L’avenant n° 2009-01 du 3 avril 2009 a porté mise à jour de la convention en disposant notamment que : ' A l’article 08. 01. 1, après les premières phrases des 4e et 5e tirets, il est inséré un astérisque avec un renvoi en fin d’article rédigé comme suit :
« (*) Sous réserve des dispositions spécifiques relatives au reclassement des personnels présents au 1er juillet 2003, prévues par l’avenant n° 2002-02 du 25 mars 2002.».
L’OHS critique la position invariante de la Chambre sociale de la Cour de Cassation en l’espèce, qui retient une acception littérale du terme 'services effectifs’alors, que, selon l’employeur, l’intention des parties signataires était de prendre en compte, dans le calcul de la prime de l’ancienneté, l’addition de la durée de tous les échelons, du 1er échelon jusqu’à l’échelon occupé par le salarié au 30 juin 2003, ainsi que l’a indiqué le Comité de suivi de l’avenant, dans son avis n°6 rendu le 19 mai 2004.
L’OHS soutient que tout moyen visant à une interprétation de l’avenant a été ainsi rejeté au visa d’un considérant de principe qui repose sur le postulat que le nouveau système de rémunération, intégrant la prime d’ancienneté, se substituerait à l’ensemble des éléments de rémunération existant au moment du passage à la convention collective rénovée.

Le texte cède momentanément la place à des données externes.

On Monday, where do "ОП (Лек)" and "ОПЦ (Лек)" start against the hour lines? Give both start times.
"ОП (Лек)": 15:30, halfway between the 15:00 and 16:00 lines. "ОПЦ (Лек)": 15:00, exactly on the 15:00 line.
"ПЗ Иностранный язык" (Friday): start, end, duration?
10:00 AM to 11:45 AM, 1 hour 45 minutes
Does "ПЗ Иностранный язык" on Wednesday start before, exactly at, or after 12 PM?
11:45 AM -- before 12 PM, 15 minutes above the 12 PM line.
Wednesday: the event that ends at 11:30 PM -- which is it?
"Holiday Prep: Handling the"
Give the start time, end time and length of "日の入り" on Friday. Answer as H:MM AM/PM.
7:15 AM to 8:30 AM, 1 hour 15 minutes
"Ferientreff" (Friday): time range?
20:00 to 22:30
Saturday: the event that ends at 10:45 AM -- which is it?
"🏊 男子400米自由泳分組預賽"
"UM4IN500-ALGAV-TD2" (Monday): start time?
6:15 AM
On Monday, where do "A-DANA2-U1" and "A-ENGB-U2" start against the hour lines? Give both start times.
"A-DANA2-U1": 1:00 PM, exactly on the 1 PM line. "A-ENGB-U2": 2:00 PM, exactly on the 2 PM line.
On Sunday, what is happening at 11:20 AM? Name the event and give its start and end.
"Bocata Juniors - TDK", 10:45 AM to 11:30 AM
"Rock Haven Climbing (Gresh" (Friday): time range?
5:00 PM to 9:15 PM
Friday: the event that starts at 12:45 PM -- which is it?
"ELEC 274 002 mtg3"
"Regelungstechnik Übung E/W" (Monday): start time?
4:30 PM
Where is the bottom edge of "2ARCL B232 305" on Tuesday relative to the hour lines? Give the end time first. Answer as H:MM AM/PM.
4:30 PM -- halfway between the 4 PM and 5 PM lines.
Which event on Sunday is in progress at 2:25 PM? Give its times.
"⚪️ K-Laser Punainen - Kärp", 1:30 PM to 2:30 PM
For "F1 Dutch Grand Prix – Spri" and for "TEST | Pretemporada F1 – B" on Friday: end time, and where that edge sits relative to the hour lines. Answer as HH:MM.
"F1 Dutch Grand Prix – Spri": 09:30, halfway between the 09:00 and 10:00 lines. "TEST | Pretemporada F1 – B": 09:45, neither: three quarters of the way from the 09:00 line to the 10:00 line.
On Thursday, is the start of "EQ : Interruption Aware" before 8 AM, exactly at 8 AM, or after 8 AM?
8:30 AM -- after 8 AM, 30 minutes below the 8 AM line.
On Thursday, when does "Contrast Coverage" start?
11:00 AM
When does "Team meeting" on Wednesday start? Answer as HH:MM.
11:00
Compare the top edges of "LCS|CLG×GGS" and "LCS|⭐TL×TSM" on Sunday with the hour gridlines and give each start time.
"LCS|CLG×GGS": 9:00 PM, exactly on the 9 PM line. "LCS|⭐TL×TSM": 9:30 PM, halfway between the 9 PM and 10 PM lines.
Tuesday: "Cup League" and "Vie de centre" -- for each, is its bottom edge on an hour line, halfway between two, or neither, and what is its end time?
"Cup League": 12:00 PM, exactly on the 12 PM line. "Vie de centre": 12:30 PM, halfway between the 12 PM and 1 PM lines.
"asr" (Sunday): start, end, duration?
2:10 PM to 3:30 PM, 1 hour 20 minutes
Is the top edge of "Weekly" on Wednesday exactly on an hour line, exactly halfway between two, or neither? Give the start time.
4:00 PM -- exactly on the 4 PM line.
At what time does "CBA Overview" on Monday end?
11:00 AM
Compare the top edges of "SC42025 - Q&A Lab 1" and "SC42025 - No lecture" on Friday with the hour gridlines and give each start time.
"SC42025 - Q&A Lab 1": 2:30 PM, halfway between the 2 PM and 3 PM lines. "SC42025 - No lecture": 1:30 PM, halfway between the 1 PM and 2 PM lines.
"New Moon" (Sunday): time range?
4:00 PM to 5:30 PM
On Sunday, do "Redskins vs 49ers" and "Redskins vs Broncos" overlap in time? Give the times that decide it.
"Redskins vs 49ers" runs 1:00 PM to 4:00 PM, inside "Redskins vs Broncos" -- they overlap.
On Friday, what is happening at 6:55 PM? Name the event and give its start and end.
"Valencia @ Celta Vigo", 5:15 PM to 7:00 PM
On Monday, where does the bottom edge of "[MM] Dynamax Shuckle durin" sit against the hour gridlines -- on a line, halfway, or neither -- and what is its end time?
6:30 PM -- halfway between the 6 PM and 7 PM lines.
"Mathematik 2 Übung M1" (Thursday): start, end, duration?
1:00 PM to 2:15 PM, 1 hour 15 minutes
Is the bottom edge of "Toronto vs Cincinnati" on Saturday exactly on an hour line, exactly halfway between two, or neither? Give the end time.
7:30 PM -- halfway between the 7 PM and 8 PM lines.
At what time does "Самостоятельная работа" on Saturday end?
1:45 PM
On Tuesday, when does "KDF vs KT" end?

L’OHS se prévaut notamment des dispositions des articles 1, 7 et 12 de l’avenant du 25 mars 2002, pour faire valoir qu’au contraire, la situation ancienne des personnels a été prise en compte dans l’élaboration du nouveau système de rémunération, objet de cette rénovation de la convention applicable.
Les parties n’ont pas versé aux débats le texte intégral de cet avenant, et la consultation par la Cour des textes de cet avenant en vigueur au jour où il est statué n’a pas permis de retrouver la moindre correspondance avec la numérotation invoquée par l’intimée. La citation partielle de l’avenant à laquelle se livre l’OHS, et qui n’est corroborée par aucune production du texte en cause, ne saurait refléter exhaustivement l’esprit de ce texte, pour être précisément trop parcellaire.
En tout état de cause, d’évidence, les parties signataires ne se sont pas livrées à création ex nihilo d’un système de rémunération et leur intention expresse était de se limiter à une rénovation, reposant nécessairement sur l’existant.
L’OHS produit un relevé de la situation de la salariée en date du 9 juillet 2003 sur lequel est mentionné une ancienneté totale de 18 ans, 6 mois et 8 jours, mais ne détaille pas le calcul effectué de cette ancienneté, par addition de la durée de tous les échelons, du 1 échelon jusqu’à l’échelon occupé par la salariée au 30 juin 2003, conformément à l’avis du comité de suivi du 19 mai 2004. Or, Mme A comptait à cette date presque 30 années de services effectifs au sein du même établissement.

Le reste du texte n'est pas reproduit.